SELECTED PASSAGE>

● ● ● ●

I faced some problems with decompression in zstd case. I have hdf5-format files, that was compressed in the following way:
import h5py as h5
import hdf5plugin
import sys
import os
filefrom = sys.argv[1]
h5path = sys.argv[2]
f = h5.File(filefrom,'r')
data = f[h5path]
shape_data = data.shape[1:]
num = data.shape[0]
initShape = (1,) + shape_data
maxShape = (num,) + shape_data
f_zstd = h5.File(filefrom.split('.')[0]+'_zstd.h5','w')
d_zstd = f_zstd.create_dataset(path_to_data, initShape, maxshape=maxShape, dtype=np.int32, chunks=initShape, **hdf5plugin.Zstd())
d_zstd[0,] = data[0,]
for i in range(num):
d_zstd.resize((i+1,) + shape_data)
d_zstd[i,] = data[i,]
f_zstd.close()
f.close()
So it compressed without any errors, but then when I try to look into the data with h5ls
or h5dump
it prints me out that data can't be printed, and no another way to look inside the file like reading in python3 (3.6) with h5py this compressed data is unsuccessful. I also tried h5repack
(h5repack -i compressed_file.h5 -o out_file.h5 --filter=var:NONE
) or the following piece of code:
import zstandard
import pathlib
import os
def decompress_zstandard_to_folder(input_file):
input_file = pathlib.Path(input_file)

● ● ● ●

WRITTEN INSTRUCTION A>
Can you sum up the forum post on zstd decompression in two sentences?
WRITTEN INSTRUCTION B>
Can you quote the records word for word, starting at their first line and going on through the line with "Identify the document", both included, and leave out the picture?

Dataset items>
● ● ● ●

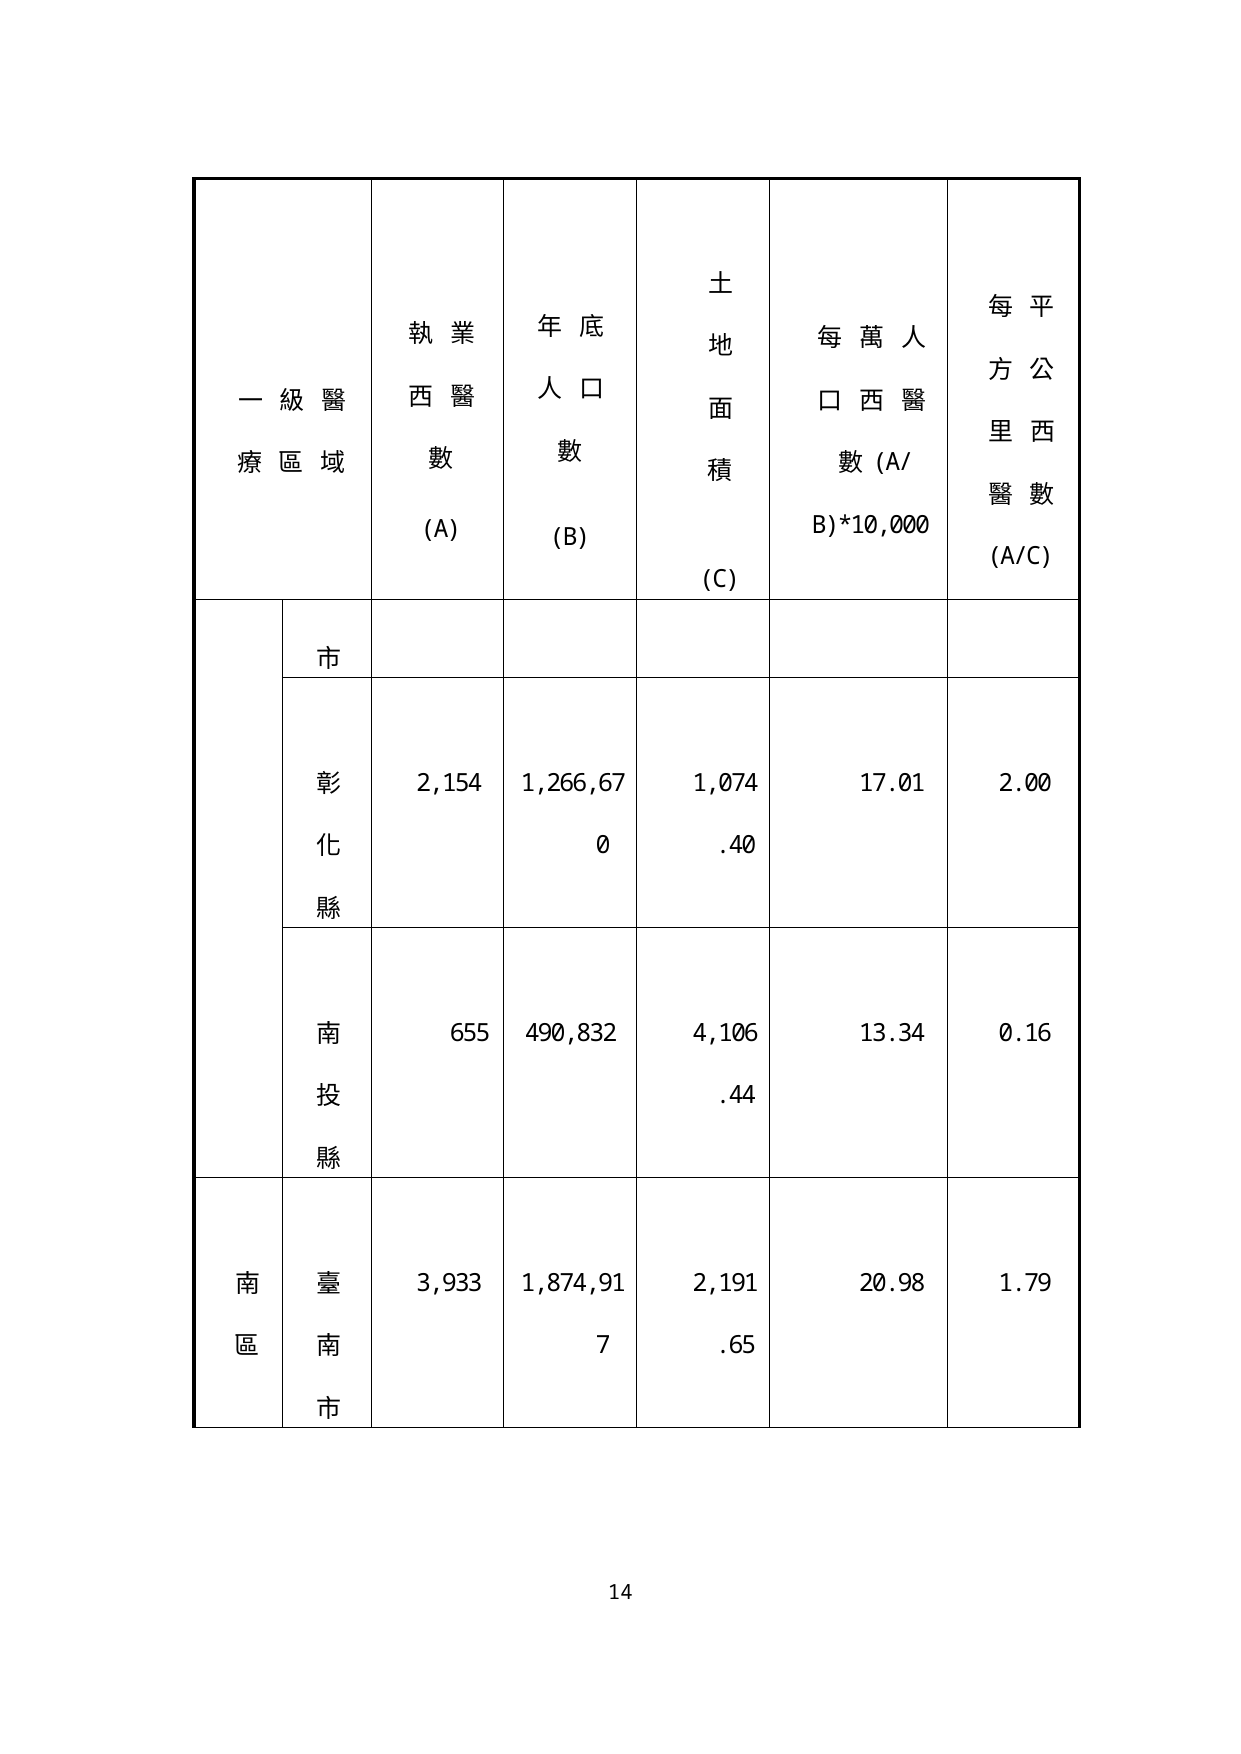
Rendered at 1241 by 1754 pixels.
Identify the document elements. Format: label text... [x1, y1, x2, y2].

table_cell [196, 600, 282, 1177]
table_header 執業西醫數 (A) [372, 180, 503, 599]
table_cell [372, 600, 503, 677]
table_header 一級醫療區域 [196, 180, 371, 599]
table_cell 4,106.44 [637, 928, 769, 1177]
table_cell 彰化縣 [283, 678, 371, 927]
table_cell 0.16 [948, 928, 1078, 1177]
table_cell 2,154 [372, 678, 503, 927]
table_cell 南區 [196, 1178, 282, 1427]
table_cell [637, 600, 769, 677]
table_header 每萬人口西醫數(A/B)*10,000 [770, 180, 947, 599]
table_cell 3,933 [372, 1178, 503, 1427]
table_cell 1,074.40 [637, 678, 769, 927]
table_cell 2,191.65 [637, 1178, 769, 1427]
table_cell 市 [283, 600, 371, 677]
table_cell [770, 600, 947, 677]
table_header 土地面積 (C) [637, 180, 769, 599]
table_cell 南投縣 [283, 928, 371, 1177]
table_cell [948, 600, 1078, 677]
table_cell 1,874,917 [504, 1178, 636, 1427]
table_cell 2.00 [948, 678, 1078, 927]
table_cell 20.98 [770, 1178, 947, 1427]
table_cell 17.01 [770, 678, 947, 927]
table_cell 490,832 [504, 928, 636, 1177]
table_header 每平方公里西醫數(A/C) [948, 180, 1078, 599]
table_cell 1,266,670 [504, 678, 636, 927]
table_cell 1.79 [948, 1178, 1078, 1427]
table_cell 655 [372, 928, 503, 1177]
table_cell [504, 600, 636, 677]
table_cell 臺南市 [283, 1178, 371, 1427]
table_cell 13.34 [770, 928, 947, 1177]
table_header 年底人口數 (B) [504, 180, 636, 599]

● ● ● ●

WORKED ANSWER A>
The poster compressed HDF5 files with zstd using h5py and hdf5plugin, and the compression ran without any errors. Afterward, h5ls and h5dump reported that the data can't be printed, reading the compressed data with h5py in Python 3.6 was unsuccessful, and the poster also tried h5repack and a piece of code using zstandard.

WORKED ANSWER B>
Rendered at 1241 by 1754 pixels.
Identify the document elements. Format: label text... [x1, y1, x2, y2].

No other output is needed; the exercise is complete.